8年ぶりにたどり着いた植沖墓地=23日、千島歯舞諸島居住者連盟提供

 21日から国後島を訪れていた北方四島自由訪問第3陣(池田英造団長)は24日、3泊4日の日程を終え四島交流専用船「えとぴりか」(1124トン)で根室港に戻った。計画していた植沖など3カ所すべてに上陸し、元島民と後継者らが墓地や旧居住地跡を散策した。

 一行は、国後島植古丹生まれの池田英造さん(86)=根室市=を団長とする元島民や後継者ら38人と、同行者11人の計49人。自由訪問は千島歯舞諸島居住者連盟が実施主体となり、島内の「友好の家」に宿泊しながら団員の旧居住地3カ所を訪れた。

 島では、22日にラシコマンベツと植内(ウエンナイ)、23日に植沖を訪問。このうち植沖では、険しい道のりを進まなければお参りできない植沖墓地に、平成23年にも2人で訪れている池田さんと副団長で植古丹2世の谷内紀夫さん(61)が8年ぶりにたどり着いた。

 同墓地はこれまで、高齢者に配慮して300メートルほど手前に木製の標柱を設置しており、本来の墓地を望みながら手を合わせていた。

 池田さんは体調の不安から今回の自由訪問を見送るつもりだったが、「後継者へ土地勘を引き継ぐ責任がある」と奮起して参加。同郷の母を持つ谷内さんを植古丹の後継者に指名して墓地や居住地跡を説明して歩いた。谷内さんは「“任せたよ”と託された。池田さんと来るのは2度目なので、もう忘れない」と胸に刻んだ。

 今回訪れた墓地のうち墓石が残っているのは植内のみで、谷内さんは島の墓地について「フェンスで囲うなどして保全されているのは古釜布の日本人墓地のみ。
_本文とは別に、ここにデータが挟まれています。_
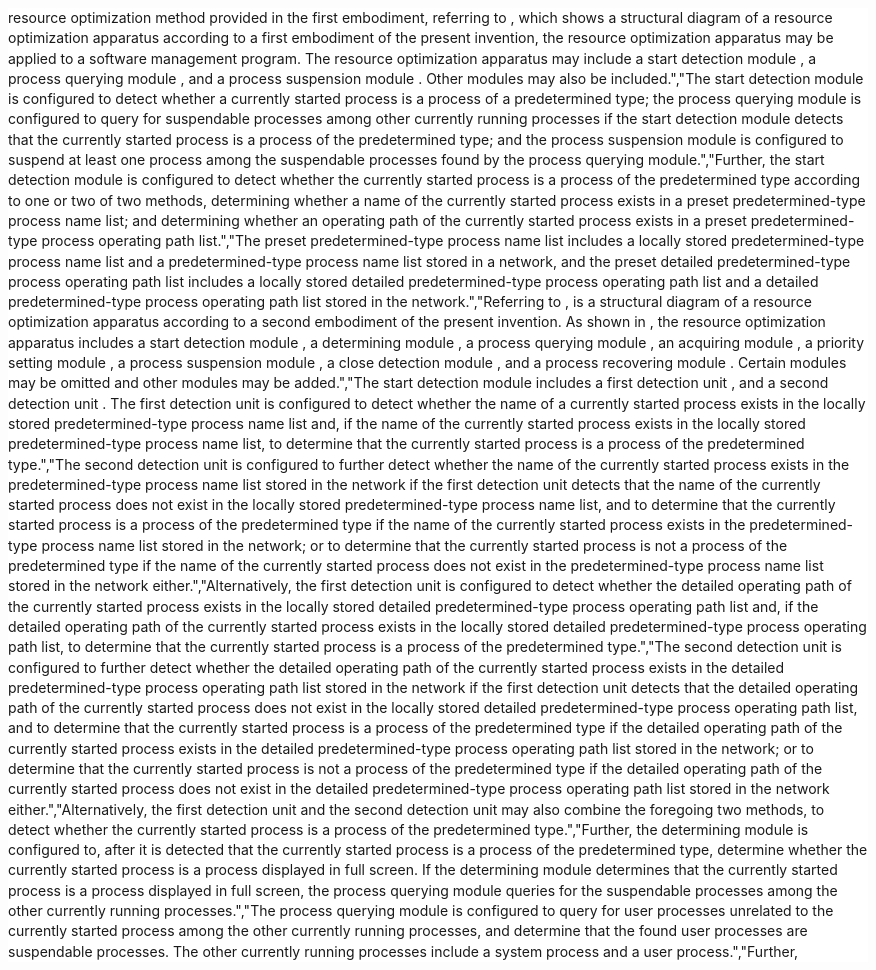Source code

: resource optimization method provided in the first embodiment, referring to , which shows a structural diagram of a resource optimization apparatus according to a first embodiment of the present invention, the resource optimization apparatus may be applied to a software management program. The resource optimization apparatus may include a start detection module , a process querying module , and a process suspension module . Other modules may also be included.","The start detection module  is configured to detect whether a currently started process is a process of a predetermined type; the process querying module  is configured to query for suspendable processes among other currently running processes if the start detection module  detects that the currently started process is a process of the predetermined type; and the process suspension module  is configured to suspend at least one process among the suspendable processes found by the process querying module.","Further, the start detection module  is configured to detect whether the currently started process is a process of the predetermined type according to one or two of two methods, determining whether a name of the currently started process exists in a preset predetermined-type process name list; and determining whether an operating path of the currently started process exists in a preset predetermined-type process operating path list.","The preset predetermined-type process name list includes a locally stored predetermined-type process name list and a predetermined-type process name list stored in a network, and the preset detailed predetermined-type process operating path list includes a locally stored detailed predetermined-type process operating path list and a detailed predetermined-type process operating path list stored in the network.","Referring to ,  is a structural diagram of a resource optimization apparatus according to a second embodiment of the present invention. As shown in , the resource optimization apparatus includes a start detection module , a determining module , a process querying module , an acquiring module , a priority setting module , a process suspension module , a close detection module , and a process recovering module . Certain modules may be omitted and other modules may be added.","The start detection module  includes a first detection unit , and a second detection unit . The first detection unit is configured to detect whether the name of a currently started process exists in the locally stored predetermined-type process name list and, if the name of the currently started process exists in the locally stored predetermined-type process name list, to determine that the currently started process is a process of the predetermined type.","The second detection unit is configured to further detect whether the name of the currently started process exists in the predetermined-type process name list stored in the network if the first detection unit detects that the name of the currently started process does not exist in the locally stored predetermined-type process name list, and to determine that the currently started process is a process of the predetermined type if the name of the currently started process exists in the predetermined-type process name list stored in the network; or to determine that the currently started process is not a process of the predetermined type if the name of the currently started process does not exist in the predetermined-type process name list stored in the network either.","Alternatively, the first detection unit is configured to detect whether the detailed operating path of the currently started process exists in the locally stored detailed predetermined-type process operating path list and, if the detailed operating path of the currently started process exists in the locally stored detailed predetermined-type process operating path list, to determine that the currently started process is a process of the predetermined type.","The second detection unit is configured to further detect whether the detailed operating path of the currently started process exists in the detailed predetermined-type process operating path list stored in the network if the first detection unit detects that the detailed operating path of the currently started process does not exist in the locally stored detailed predetermined-type process operating path list, and to determine that the currently started process is a process of the predetermined type if the detailed operating path of the currently started process exists in the detailed predetermined-type process operating path list stored in the network; or to determine that the currently started process is not a process of the predetermined type if the detailed operating path of the currently started process does not exist in the detailed predetermined-type process operating path list stored in the network either.","Alternatively, the first detection unit and the second detection unit may also combine the foregoing two methods, to detect whether the currently started process is a process of the predetermined type.","Further, the determining module  is configured to, after it is detected that the currently started process is a process of the predetermined type, determine whether the currently started process is a process displayed in full screen. If the determining module  determines that the currently started process is a process displayed in full screen, the process querying module  queries for the suspendable processes among the other currently running processes.","The process querying module  is configured to query for user processes unrelated to the currently started process among the other currently running processes, and determine that the found user processes are suspendable processes. The other currently running processes include a system process and a user process.","Further,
人道的見地からみても、墓の整備は法律などよりも重みのある話だと思う」と話し、墓石に手を合わせることすらままならない墓地の保全と環境整備を訴えている。

 また、池田さんは今月29日に予定されている日ロ首脳会談について、「74年前から四島返還の期待しかない」、谷内さんは「目に見える形で一歩でも動いてほしい」とそれぞれ話していた。